Hey everyone, thought it was about time I posted something after stalking the forums for so long.  
The wife and I decided it was time to overhaul the kitchen. The fridge we had wouldn't fit into the fridge spot, the oven only burnt things on the bottom and the general layout meant only one person in the kitchen at a time to avoid WWIII!   
So after talking about layout we thought the best thing to do was remove a wall, fill in a doorway and get rid of the oven/cupboard brickwork. Of course once this was done the tiles needed to go - roughly 45m2 of them. I bought an old Kango jackhammer off gumtree which came with the scraper attachment and a tile chisel in preparation for the planned demolition. We had a company come in and make the load bearing wall safe to remove, then proceeded to fill a 6m3 with rubble.    
So after 2 days of hard slog plus plenty of help from friends and family we had a house nearly totally stripped of tiles and much more open than before.    
Next thing is to get the sparky in to run conduit and wire!

----------


## Bloss

Big job, but looks like it'll be worth it. Keep the pics & info coming.  :2thumbsup:

----------


## Jcsmales

Things are progressing steadily. Our 9 month old picked a great time to start crawling, can't seem to keep her clean anymore!   
Ripped the cabinets out, had the plumber and sparky do their bit ready for the new kitchen.    
After having the kitchen install date shifted forward two weeks and the associated stress involved, its been great to see the new cabinets going in!!!!

----------


## goldie1

Coming along nicely. Your daughter is probably enjoying it more than you are.   :2thumbsup:

----------


## ChicitaGatita

I can't wait to see current photos.  Please post!   
P.S. I feel so sorry for you having a crawling baby around while you're doing renos! :Doh:

----------


## Jcsmales

The kitchen is pretty much done except for the splash back and lights above the bench!     
The rest of the house isn't quite so far along. I'm not entirely happy with the bamboo flooring we installed as its so bloody noisy to walk on, can't sneak around the house without it sounding like the floor is covered in empty chip packets!

----------


## Cecile

> I'm not entirely happy with the bamboo flooring we installed as its so bloody noisy to walk on, can't sneak around the house without it sounding like the floor is covered in empty chip packets!
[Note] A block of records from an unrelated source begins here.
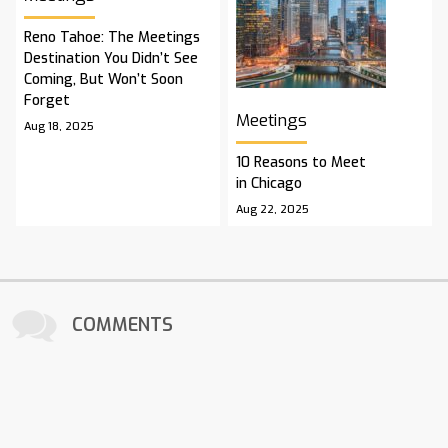
Reno Tahoe: The Meetings
Destination You Didn’t See
Coming, But Won’t Soon
Forget
Meetings
Aug 18, 2025
10 Reasons to Meet
in Chicago
Aug 22, 2025
COMMENTS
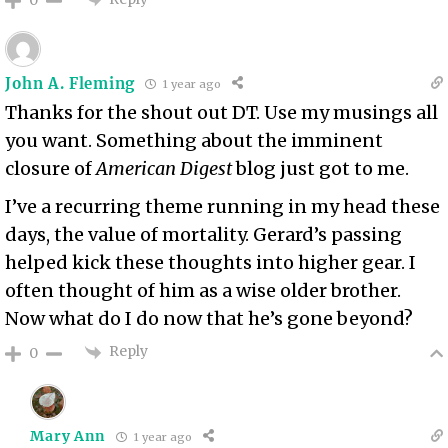
John A. Fleming
1 year ago
Thanks for the shout out DT. Use my musings all
you want. Something about the imminent
closure of
American Digest
blog just got to me.
I’ve a recurring theme running in my head these
days, the value of mortality. Gerard’s passing
helped kick these thoughts into higher gear. I
often thought of him as a wise older brother.
Now what do I do now that he’s gone beyond?
Reply
0
Mary Ann
1 year ago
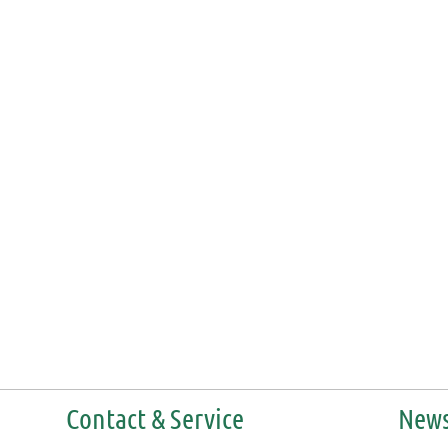
Contact & Service
News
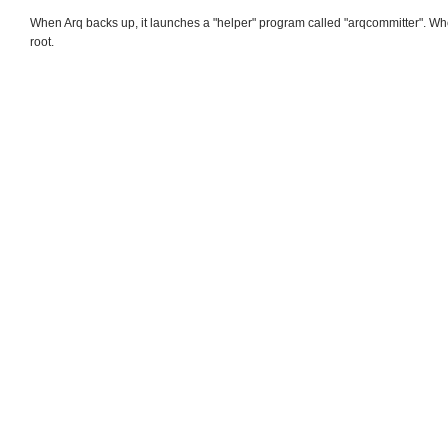
When Arq backs up, it launches a "helper" program called "arqcommitter". Whe
root.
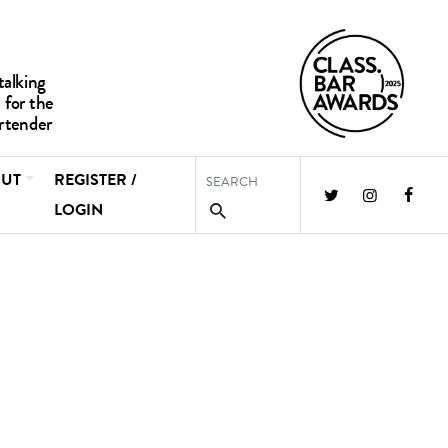
UT
REGISTER /
LOGIN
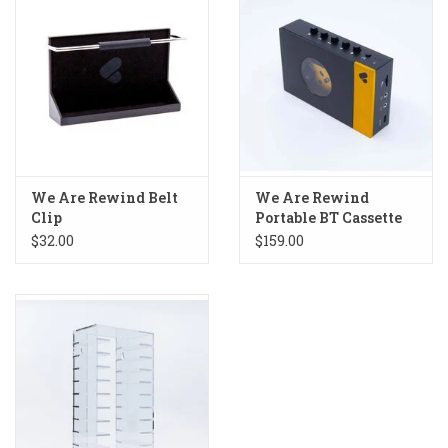
We Are Rewind Belt
We Are Rewind
Clip
Portable BT Cassette
Player
$32.00
$159.00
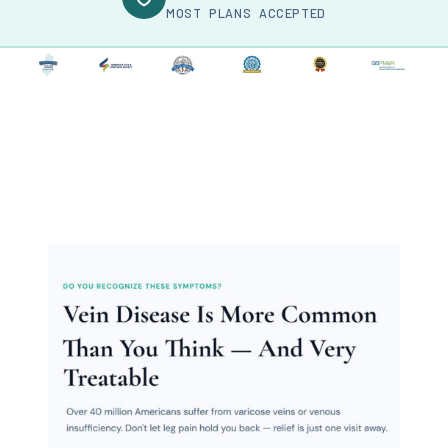
MOST PLANS ACCEPTED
  I wonder if the crackly noise isn't the underlay rather than the flooring.  Perhaps ask the question of the place where you bought it.

----------


## Jcsmales

> I wonder if the crackly noise isn't the underlay rather than the flooring.  Perhaps ask the question of the place where you bought it.

  That was my though too. The guy we bought everything off has turned out to be less than helpful since he has his money. The in laws are installing the same type of flooring and are using an underlay which is incredibly dense foam/rubber. I have a roll of it to try under my boards to see if it makes a difference.

----------